Das Stimmen würde ich, anders als D.drummer, wie folgt machen:
Toms: Mit dem Resofell anfangen - bis du nen passenden Ton hast. Das Schlagfell danach auf den gleichen Ton stimmen. Wenn es wirklich noch doof klingt, musst du rumprobiern - beide Felle bisschen höher oder tiefer, bis dahin, wo die Trommel schön aufgeht und sowohl Attack als auch Sustain bietet. Schlag - und Resofell verschieden zu stimmen sagt mir überhaupt nicht zu, das klingt für mich nicht natürlich. Und ich würde von groß nach klein stimmen, das geht für mich am besten.

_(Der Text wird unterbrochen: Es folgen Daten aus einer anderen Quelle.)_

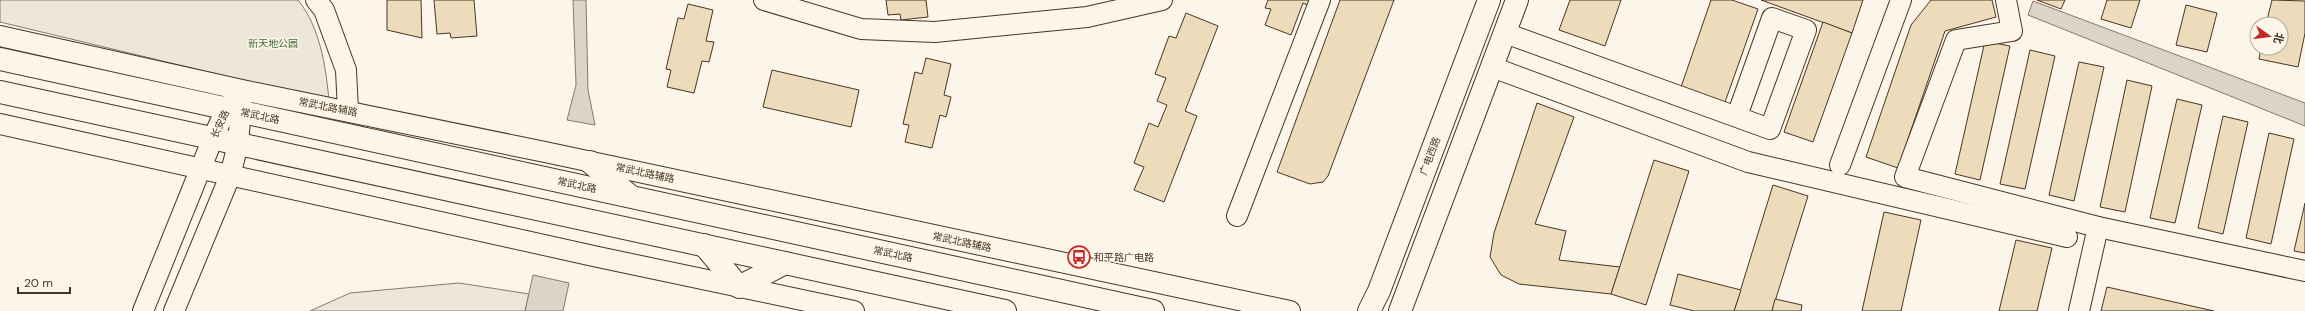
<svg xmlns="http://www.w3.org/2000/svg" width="2305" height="311" font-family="'DM Sans','Noto Sans SC',sans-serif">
	<rect width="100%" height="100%" fill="#fbf6e9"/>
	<g fill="#ede6d9" stroke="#887966">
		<path d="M0 0H298C320 27 326 67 329 101L0 22Z"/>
		<polygon points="459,283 529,294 525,311 310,311 350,293"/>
	</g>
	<g fill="#dcd4c6" stroke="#887966">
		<polygon points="573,0 586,0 588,90 595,125 567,120 576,85"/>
		<polygon points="2033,1 2305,103 2305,126 2028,15"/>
		<polygon points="533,275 569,283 563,311 525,311"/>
	</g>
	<g fill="#ecdcbc" stroke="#4a3520">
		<polygon points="387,0 421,0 422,38 387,30"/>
		<polygon points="434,0 474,0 477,36 451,38 450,33 437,34"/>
		<polygon points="886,0 926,0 928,17 901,20 900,14 888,15"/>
		<polygon points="1268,0 1311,0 1309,6 1303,3 1291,35 1265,25 1271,9 1265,8"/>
		<polygon points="1340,0 1394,0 1328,176 1323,182 1310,184 1277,172"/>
		<polygon points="1570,0 1621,0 1605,46 1559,30"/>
		<polygon points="1711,0 1732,0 1758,9 1724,105 1680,90"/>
		<polygon points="1761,0 1863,0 1852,33"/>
		<polygon points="1931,0 1992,0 1996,17 1945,31 1898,168 1866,157 1911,25"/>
		<polygon points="2037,0 2065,0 2061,9"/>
		<polygon points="2107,0 2140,0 2131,28 2101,19"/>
		<polygon points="2272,0 2305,1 2305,33 2298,67 2259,59 2261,48 2281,48 2281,24 2266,24"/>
		<polygon points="688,4 713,10 706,41 714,42 709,62 702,61 694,93 667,87 671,70 666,69 678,18 684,19"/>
		<polygon points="2186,5 2217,13 2207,52 2176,45"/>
		<polygon points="1186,13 1218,26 1185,111 1197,116 1164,202 1134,190 1144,167 1134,163 1149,123 1158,127 1167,105 1157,101 1166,78 1155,74 1169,36 1176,38"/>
		<polygon points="1823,22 1852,33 1813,142 1784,132"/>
		<polygon points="1985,41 2010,46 1980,180 1955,174"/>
		<polygon points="2030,50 2055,56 2025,189 2000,184"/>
		<polygon points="926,58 951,64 944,95 951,97 946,117 940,115 932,148 905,142 909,125 903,124 915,72 922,74"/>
		<polygon points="2079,62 2104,67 2074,201 2049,195"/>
		<polygon points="772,70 859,90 851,127 763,107"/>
		<polygon points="2127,80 2152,86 2125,212 2100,207"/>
		<polygon points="2177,99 2202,105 2175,223 2150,218"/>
		<polygon points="1537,103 1574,117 1535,224 1566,231 1559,260 1620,267 1611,294 1519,284 1501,275 1490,257 1494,233"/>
		<polygon points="2223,116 2248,122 2223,234 2198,228"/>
		<polygon points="2269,133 2294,139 2271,244 2246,238"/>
		<polygon points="1654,160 1689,171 1646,305 1611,294"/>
		<polygon points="1773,185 1808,196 1772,311 1734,311"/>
		<polygon points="2305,203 2305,253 2294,251"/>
		<polygon points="1884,212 1921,220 1901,311 1862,311"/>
		<polygon points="2016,240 2052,248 2037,311 1999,311"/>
		<polygon points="1678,274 1741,290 1734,311 1694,311 1670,305"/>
		<polygon points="2107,287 2214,311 2101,311"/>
		<polygon points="1775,299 1802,305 1801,311 1772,311"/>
	</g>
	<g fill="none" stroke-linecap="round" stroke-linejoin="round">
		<g stroke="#4a3520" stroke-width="22">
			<g id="minor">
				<polyline points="316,0 324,10 346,70 348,111"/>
				<polyline points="764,0 861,29 935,32 1087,17 1162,0"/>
				<polyline points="2006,0 2012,31 1956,40 1905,177 2098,227 2305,271"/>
				<polyline points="1505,33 1770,129 1806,30 1772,18 1737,116"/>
				<polyline points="0,36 242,90 545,152 1290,311"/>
				<polyline points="1492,67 1748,162 2067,237"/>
				<polyline points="0,124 598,257 854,311"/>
				<polyline points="1840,165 1901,0"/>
				<polyline points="1237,216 1320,0"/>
				<polyline points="143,311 213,138 226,109 236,97"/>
				<polyline points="174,311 230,176 238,144 242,95"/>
				<polyline points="2079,311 2098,227"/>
			</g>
		</g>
		<g stroke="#4a3520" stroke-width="24">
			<g id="major">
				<polyline points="0,59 1153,311"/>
				<polyline points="0,92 1005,311"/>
				<polyline points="590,162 630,196"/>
				<polyline points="704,245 739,287 785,263"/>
				<polyline points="1369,311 1379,291 1489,0"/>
				<polyline points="1400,311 1517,0"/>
			</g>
		</g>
		<use href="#minor" stroke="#fbf6e9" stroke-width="20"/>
		<use href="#major" stroke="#fbf6e9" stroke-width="22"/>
	</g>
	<defs>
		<g id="bus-ring" transform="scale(1.15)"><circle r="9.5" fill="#fbf6e9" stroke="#c62828" stroke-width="1.5"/><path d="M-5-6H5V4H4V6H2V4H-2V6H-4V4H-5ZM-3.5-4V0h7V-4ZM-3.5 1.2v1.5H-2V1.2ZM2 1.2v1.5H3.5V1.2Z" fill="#c62828"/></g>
	</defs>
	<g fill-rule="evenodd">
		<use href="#bus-ring" x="1079" y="257"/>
	</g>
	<g text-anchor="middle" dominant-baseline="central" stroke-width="3" stroke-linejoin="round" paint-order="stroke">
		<g font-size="10" fill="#436837" stroke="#fbf6e9">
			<text x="273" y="43">新天地公园</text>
		</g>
		<g font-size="10" fill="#4a3520" stroke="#fbf6e9">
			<text transform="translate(328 107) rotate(11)">常武北路辅路</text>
			<text transform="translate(260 116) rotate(12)">常武北路</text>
			<text transform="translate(220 124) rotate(-65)">长安路</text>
			<text transform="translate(1430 156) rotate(-69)">广电西路</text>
			<text transform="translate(645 173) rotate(12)">常武北路辅路</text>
			<text transform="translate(577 185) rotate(12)">常武北路</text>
			<text transform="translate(962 242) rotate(12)">常武北路辅路</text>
			<text transform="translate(893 254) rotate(12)">常武北路</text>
		</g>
		<g font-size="10" fill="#4a3520" stroke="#fbf6e9" text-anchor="start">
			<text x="1094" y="257">和平路广电路</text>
		</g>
	</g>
	<g transform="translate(2269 36) rotate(104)"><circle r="19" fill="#fbf6e9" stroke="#b4a999"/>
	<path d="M0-3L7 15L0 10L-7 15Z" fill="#c62828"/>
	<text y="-6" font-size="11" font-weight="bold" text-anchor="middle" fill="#4a3520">北</text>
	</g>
	<path d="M18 287v6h52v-6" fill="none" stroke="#4a3520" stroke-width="2"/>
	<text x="24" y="287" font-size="12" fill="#4a3520" stroke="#fbf6e9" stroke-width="3" paint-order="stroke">20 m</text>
</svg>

Bei der Snare siehts anders aus - da würde ich das Resofell auf jeden Fall höher als das Schlagfell stimmen. Auch würd ich ins Snarebed stimmen - also so, dass das Fell in sich die gleiche Tonhöhe überall hat. Auch hier würd ich wieder rumprobiern, bis du nen gescheiten Sound hast- Teppich dann erstmal ganz locker dran und langsam fester ziehn. Wenns gut klingt, lassen. Wenn ich bei anderen Leuten spiel, fällt mir oft auf, dass viele ihre Snare abwürgen, weil sie die Saiten einfach zu fest anknalln.
Bassdrum is noch ne andere Sache - da können aber andere mehr zu sagen als ich denk ich mal.
Generell: Ich würde möglichst wenig dämpfen. Du hast ja schon recht gedämpfte Felle aufgezogen - wenn zu viel Sustain da ist, dann lässt sich das zur Not nachbearbeiten, zu wenig hingegen nicht. Da klingts dann halt nich. Kunststoff - oder Filzbeater is ne gute Frage - da musst du im Studio rumprobiern. Denke aber, dass du den Attack auch durch Mikropositionierung genug hervorheben kannst, selbst wenn gar keine Dämpfung in der Bassdrum ist.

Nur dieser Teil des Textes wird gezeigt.